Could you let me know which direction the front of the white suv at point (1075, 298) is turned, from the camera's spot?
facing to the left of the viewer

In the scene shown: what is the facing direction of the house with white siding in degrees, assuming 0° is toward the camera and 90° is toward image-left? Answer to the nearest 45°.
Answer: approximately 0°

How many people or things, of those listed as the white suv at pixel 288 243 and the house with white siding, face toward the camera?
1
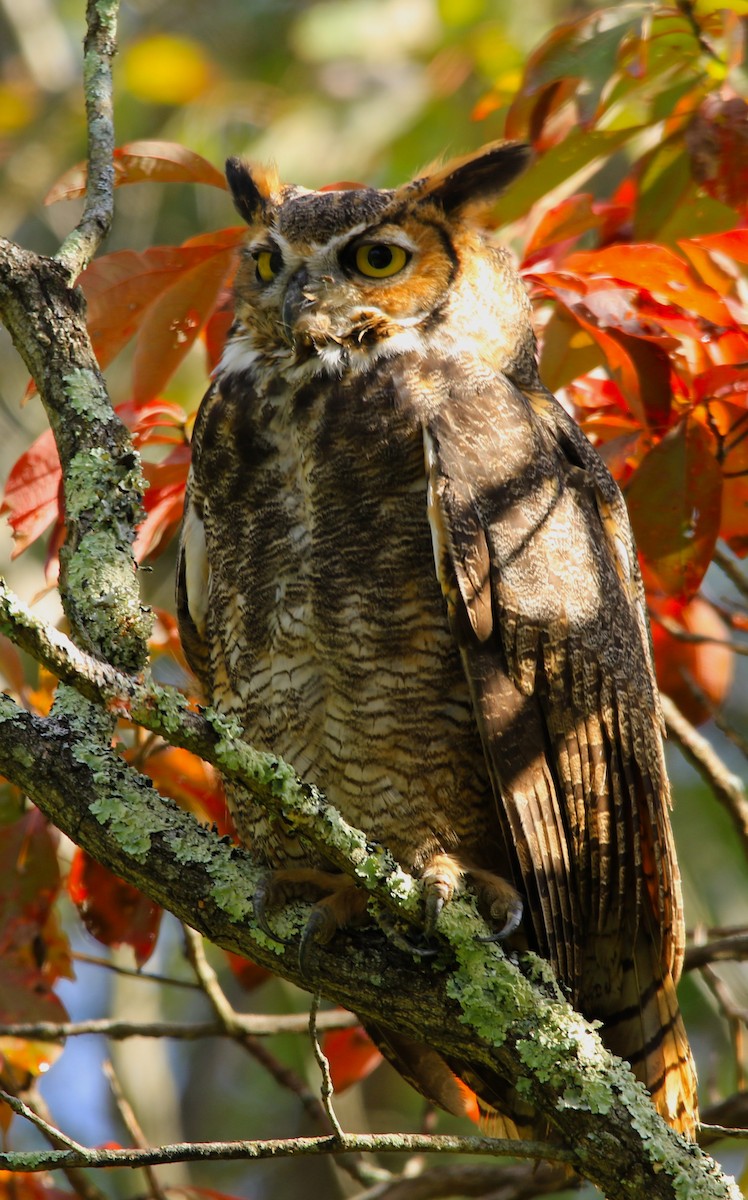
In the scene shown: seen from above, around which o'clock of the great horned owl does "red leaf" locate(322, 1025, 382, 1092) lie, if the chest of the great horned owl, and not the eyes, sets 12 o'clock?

______

• [The problem]: Render every line of the entries above as a numbered list, skipping blank lines and leaving out the pictures.

• [The answer]:
1. Could you let me know which direction the front of the white suv at point (1075, 298) is turned, from the camera's spot?
2. facing to the left of the viewer
3. In the scene shown: what is the facing direction of the house with white siding in degrees, assuming 0° is toward the camera and 90° is toward image-left? Answer to the nearest 45°.
4. Answer: approximately 0°
5. How many people or things, of those listed as the white suv at pixel 288 243 and the house with white siding, face toward the camera?
6. 1
7. In the scene shown: seen from above, around which o'clock of the great horned owl does "red leaf" locate(322, 1025, 382, 1092) lie, if the chest of the great horned owl, and not the eyes, sets 12 o'clock?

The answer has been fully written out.